PHP 8.3 Fatal Error: Cannot use string offset as an array – Real World Case

After upgrading to PHP 8.3 you might suddenly see this: Fatal error: Uncaught Error: Cannot use string offset as an array In older PHP versions this often slipped by as a notice or warning. PHP 8.x is stricter, so real bugs now turn into fatal errors.

In simple terms, this error means: you are treating a string like an array.

• 1. Classic real world example: form data overwritten
• 2. JSON decode returning string instead of array
• 3. Database value overriding an array
• 4. Passing string into a function that expects array
• 5. Safely checking types in PHP 8.3
• 6. Quick checklist when you see this error

1. Classic real world example: form data overwritten

Imagine you receive a form and accidentally overwrite an array with a string:

$data = $_POST['user'];      // you expect an array
$data = trim($data);         // now $data is a string

echo $data['email'];         // ❌ Fatal error

$data becomes a string after trim, so $data['email'] tries to use a string offset as an array.

Fix

Keep array and string variables separate or avoid overwriting:

$user = $_POST['user'] ?? [];

$userEmail = isset($user['email']) ? trim($user['email']) : null;

Or, if the form sends flat fields:

$email = isset($_POST['email']) ? trim($_POST['email']) : null;

2. JSON decode returning string instead of array

Another real case: API or database returns JSON, but you double encode it or forget the second parameter in json_decode.
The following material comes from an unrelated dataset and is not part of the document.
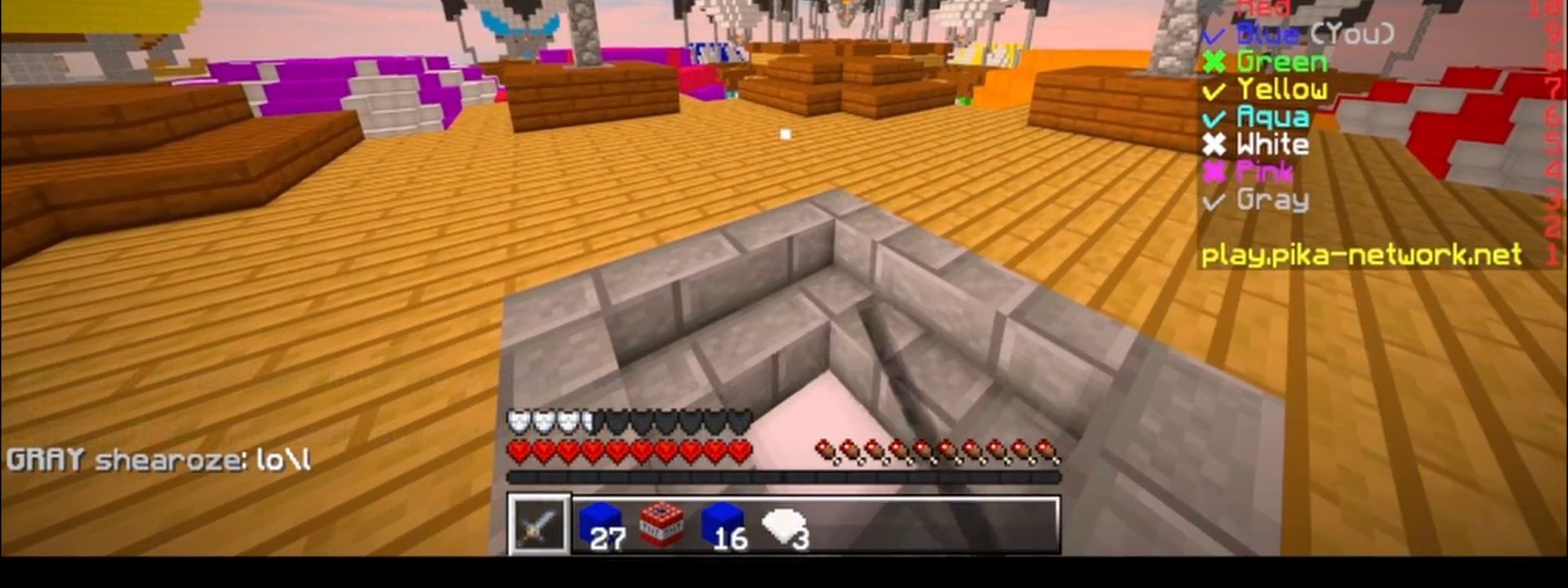
{"keys": [], "events": []}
$json = getOption('settings');   // already a JSON string
$settings = json_decode($json);  // returns stdClass by default

echo $settings['theme'];         // ❌ Fatal error

json_decode without the second parameter returns an object. Accessing it with ['theme'] treats it like an array.

Fix

Decode as an associative array:

$settings = json_decode($json, true); // true = associative array

$theme = $settings['theme'] ?? 'default';

Or keep it as an object and use:

$theme = $settings->theme ?? 'default';

3. Database value overriding an array

You store settings as an array but later load a single column as a string into the same variable:

$config = [
    'mail' => [
        'host' => 'smtp.example.com',
    ],
];

$config = $pdo->query('SELECT value FROM config WHERE name="mail"')->fetchColumn();
// now $config is a string from DB

echo $config['host']; // ❌ Fatal error

Fix

Use different variables and convert the DB result back to an array if needed:

$mailConfigJson = $pdo->query(...)->fetchColumn();
$mailConfig = json_decode($mailConfigJson, true) ?? [];

echo $mailConfig['host'] ?? 'localhost';

4. Passing string into a function that expects array

Real world bug from helper functions:

function addDefaultRoles(array $roles): array
{
    $roles[] = 'viewer';
    return $roles;
}

$rolesFromDb = 'admin';        // bug: should be array
$roles = addDefaultRoles($rolesFromDb); // ❌ Type + string offset errors

PHP may complain that it cannot use string offset internally while trying to push onto the array.

Fix

Normalise types before calling:

$rolesFromDb = $rolesFromDb ? explode(',', $rolesFromDb) : [];

$roles = addDefaultRoles($rolesFromDb);

Or enforce types at the boundary of your application.

5. Safely checking types in PHP 8.3

To avoid this kind of fatal error in new code:

• Use is_array() before accessing offsets.
• Use the null coalescing operator (??) to provide defaults.
• Add strict types and proper type hints.

Example:

declare(strict_types=1);

function getUserEmail(array $user): ?string
{
    return isset($user['email']) ? trim((string) $user['email']) : null;
}

$user = $_POST['user'] ?? [];
$email = getUserEmail($user);

Now if $user is not an array, PHP will throw a TypeError at the function boundary instead of failing deep inside your code.

6. Quick checklist when you see this error

• Look at the variable just before you use $var['key'].
• var_dump or dd($var) to see its actual type and value.
• Stop overwriting arrays with strings in the same variable.
• Decode JSON with json_decode($json, true) when you want arrays.
• Normalise DB and request data as arrays before passing to functions.
• Add type hints and strict types in new PHP 8.3 projects.

Once you treat strings and arrays consistently, this error disappears and your code becomes much easier to reason about in real applications.